Seharian bekerja? Lalu bagaimana dengan aku? Memasak sejak subuh, mencuci dan nyetrika malam hari dan begadang nidurin Aghis bayi mungil kesayanganku, apa aku tidak perlu istirahat?
Bahuku sampai terasa nyeri linu – linu lantaran berjam – jam menggendong bayiku. Ah, aku Lelah mengeluh.
“Aku juga capek mas, seharian ngurus Aghis,” balasku membela diri.
“Capek ngurus Aghis?”
“Oh, jadi bener ya kata ibu, ternyata kamu malas ngurus anak kita, begitu?:” Mas Marvin berdiri dari duduknya menatapku mulai emosi.
Sakit hati aku mendengar ucapan suamiku. Kenapa dia semakin seenaknya saja? Apa Mas Marvin tidak pernah berfikir bahwa melakukan semua aktivitas di rumah juga melelahkan? Apalagi, aku di rumah saja tidak ada hiburan di rumah ini selain televisi. Tidak ada teman yang mengajak bersenda gurau.
“Mas, jangan gampang terpengaruh omongan ibu dong, aku Cuma minta kamu jagain anak kita sebentar, aku belum tidur sejak semalam..” terpaksa kucoba menjelaskan kepada Mas Marvin.
“Benar – benar kamu Furika, sekarang kamu malah ngatain ibuku,” cecar Mas Marvin. Diambilnya dengan paksa Aghis yang kugendong, gegas melenggangkan kaki entah pergi ke mana. Tanpa meninggalkan banyak kata.
****
Karena benar – benar sangat Lelah, aku tidak memperdulikan apa yang dikatakan Mas Marvin tadi dan segera merebahkan tubuh di sofa. 24 jam lebih tidak tidur, membuatku langsung terlelap nyenyak. Tubuhku terasa lebih rilek dan enakan.
“Furika! Kamu bener – bener ya!”
Bentakan itu, sontak membuatku kaget. Tidak sampai lima menit aku terlelap tiba – tiba dibangunkan begitu saja dengan suara cempereng.
Dengan malas kubuka mata, dan sosok itu sudah berdiri di depanku dengan tampang sewotnya.
“Suamimu capek – capek seharian kerja, malah kamu suruh momong!” Hardiknya lagi sambil menggendong bayiku.
“Ibu,” lirihku membangkitkan tubuh payahku terduduk.
“Marvin itu capek, harus istirahat karena besok kerja, urus anakmu sendiri ya!” ucapnya ngomel – ngomel sembari mengulurkan Aghis ke arahku.
Segera kugendong bayiku yang mulai nangis lagi dan segera kutenangkan. Entah ke mana sosok Mas Marvin, aku tak menjumpainya lagi. Mungkin, sedang tidur di rumah ibu.
****
Air mataku, entah kenapa meleleh tak terundang.
Lama – lama aku juga Lelah jika seperti ini, mengurus bayi sendiri dan terus ditekan dengan banyak tuntutan. Harusnya mereka paham, ini adalah pengalaman pertamaku menjadi ibu, aku butuh adaptasi dan mereka harus membantu dan mensuportku.
Ah, percuma jika terus mendumal sendirian seperti ini.
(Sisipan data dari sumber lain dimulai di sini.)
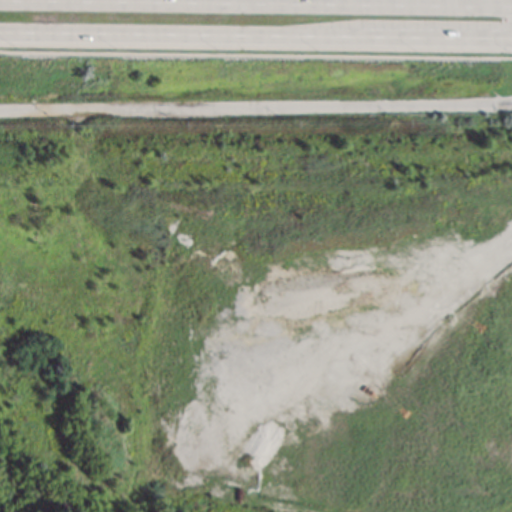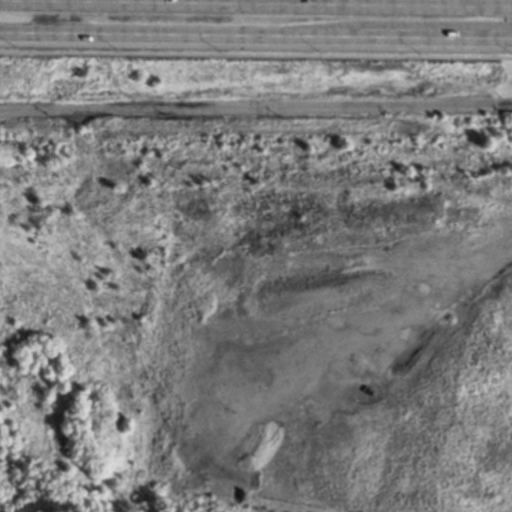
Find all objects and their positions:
road: (267, 2)
road: (256, 34)
road: (256, 106)
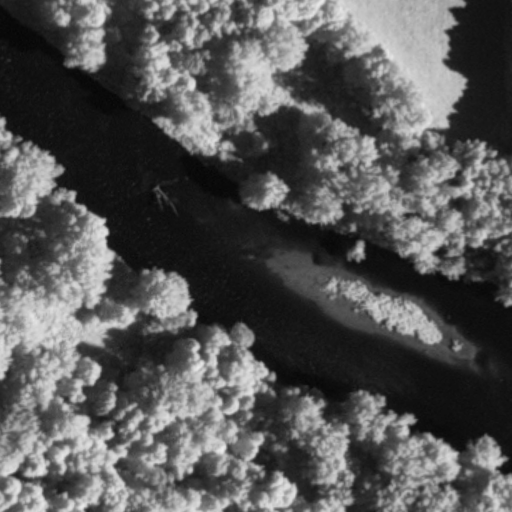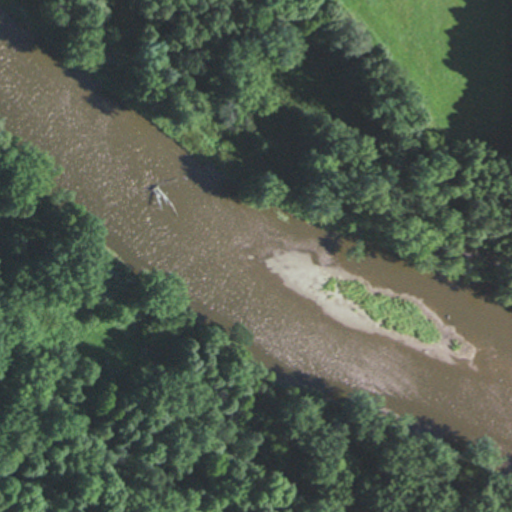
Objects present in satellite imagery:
river: (254, 264)
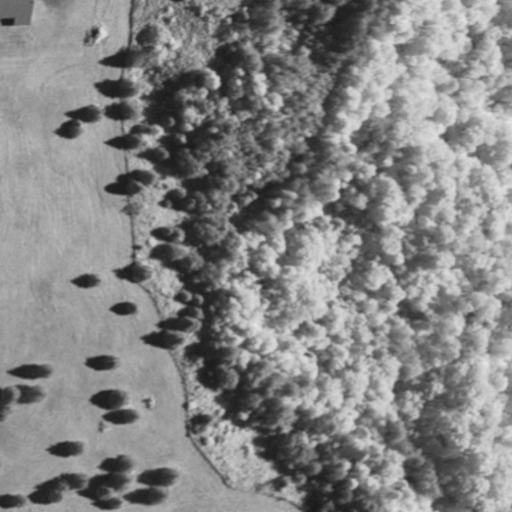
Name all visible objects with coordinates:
building: (15, 11)
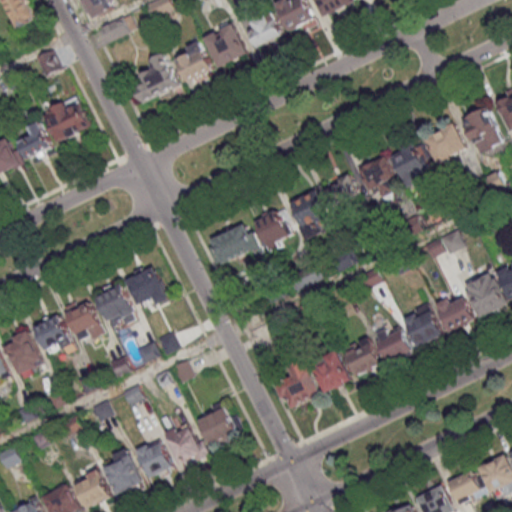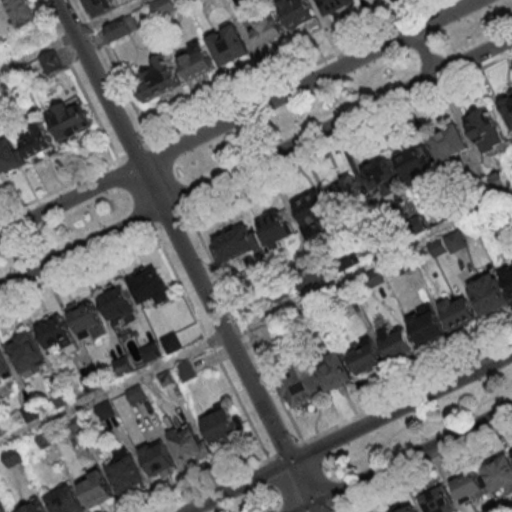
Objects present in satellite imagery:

Yang ada, hatiku semakin nyesek dibuatnya.
Anakku sudah tidur nyenyak dalam gendongan, agar tidak terbangun dan tidurnya maksimal akhirnya kuputuskan menggendongnya lebih lama agar tidurnya semakin pulas.
Sebenarnya, saat – saat seperti ini harus kupergunakan untuk istirahat juga. Tapi, aku teringat satu hal. Mas Marvin menyuruhku mencuci kemeja bata kesukaannya, karena akan dipakai lagi besok.
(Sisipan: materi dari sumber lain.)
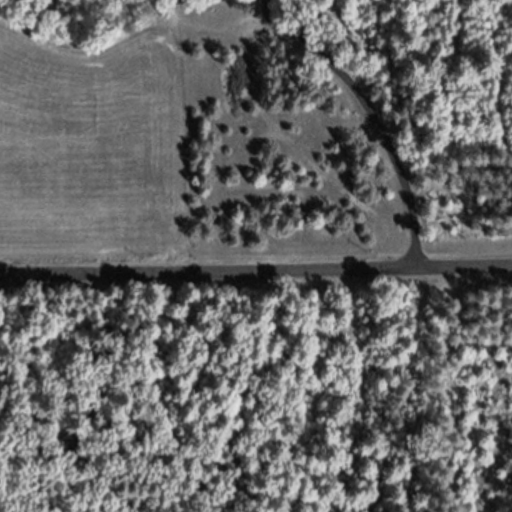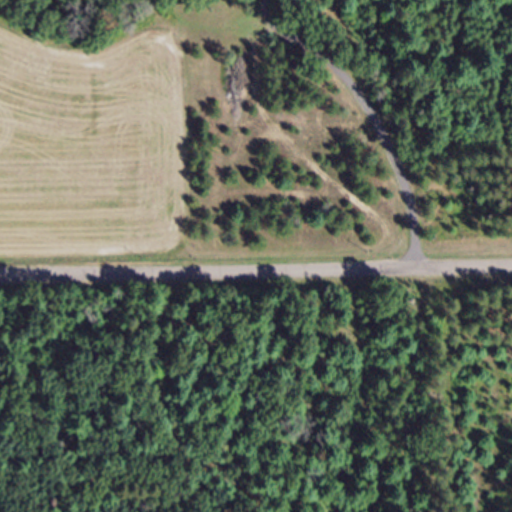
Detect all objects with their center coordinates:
road: (371, 115)
road: (256, 272)
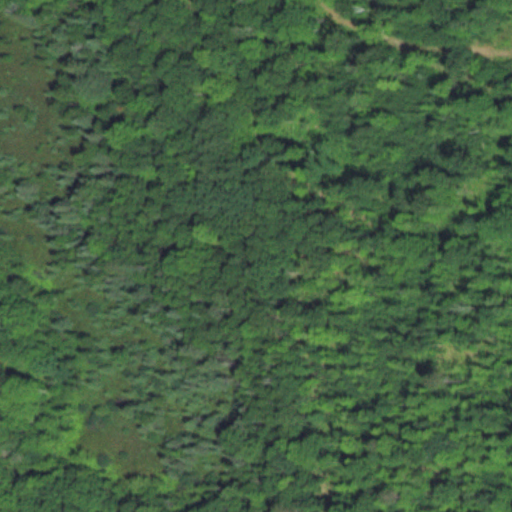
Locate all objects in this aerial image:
road: (267, 255)
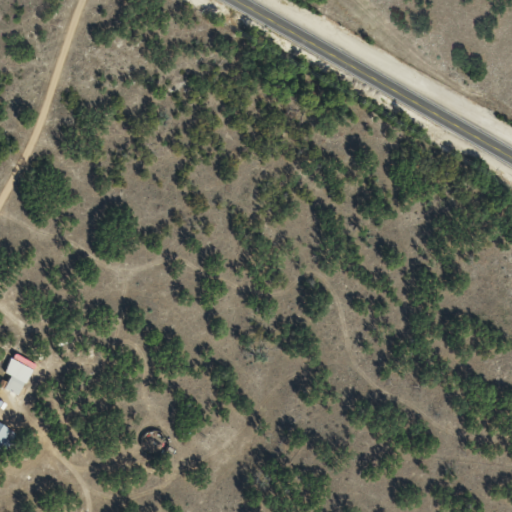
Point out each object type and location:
road: (373, 79)
road: (41, 112)
building: (9, 387)
building: (4, 440)
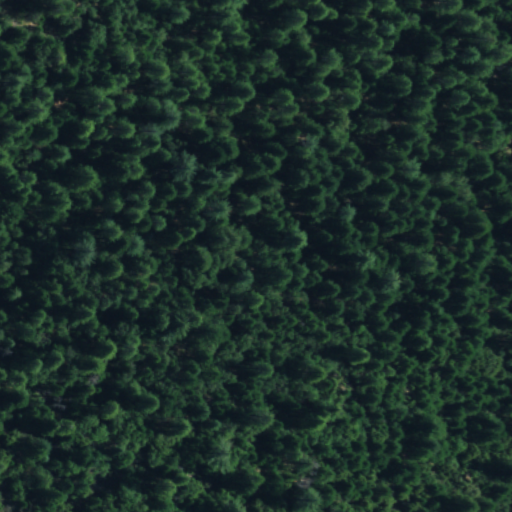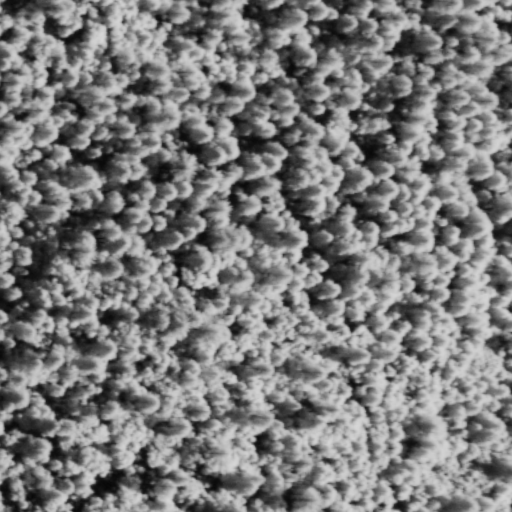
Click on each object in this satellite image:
park: (256, 256)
Akhirnya, kubaringkan anakku di kamar, gegas kulakukan pekerjaan mencuciku sebelum Aghis terbangun lagi.
Seperti biasa, sebelum membasahi baju kotor suamiku, aku selalu mengecek saku celana mau pun atasan, sangat takut jika ada barang penting yang tidak sengaja basah dan fatal akibatnya. Mas Marvin pasti akan marah besar.
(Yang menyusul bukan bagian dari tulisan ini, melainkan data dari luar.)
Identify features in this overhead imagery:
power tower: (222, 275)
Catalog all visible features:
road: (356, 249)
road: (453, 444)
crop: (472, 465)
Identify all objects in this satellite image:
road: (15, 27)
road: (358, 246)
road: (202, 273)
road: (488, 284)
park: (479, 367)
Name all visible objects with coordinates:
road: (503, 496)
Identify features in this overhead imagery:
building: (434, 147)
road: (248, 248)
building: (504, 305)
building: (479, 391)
“Tuh kan, ada flasdisk di saku celana, untung aku cek dulu,” gumamku bangga berhasil menyelamatkan barang kecil sejuta manfaat milik mas Marvin.
Aku kembali merogoh saku bagian kanan celananya, dan menemukan sebuah kertas dalam genggaman. Kertas yang ditemukan di saku pun juga tidak boleh kuabaikan, bagaimana jika ternyata itu dokumen atau catatan penting?
Kuambil kertas itu, dan memastikan apa tulisannya.
“Citra Wangi Beauty,” ucapku membaca judul kertas. Ternyata, kwitansi pembayaran dari salah satu toko kosmetik.
Apa? Toko kosmetik? Kenapa mas Marvin ke toko kosmetik?
Kubaca dengan jeli, rentetan daftar barang yang dibeli ada lip cream, pensil alis dan aneka skincare yang semuanya bermerek skincare mahal. Totalnya hampil satu setengah juta. Keningku semakin mengernyit, kenapa mas Marvin membeli skincare sebanyak ini? Untuk siapa? Tidak mungkin suamiku memaiak lipstick bukan?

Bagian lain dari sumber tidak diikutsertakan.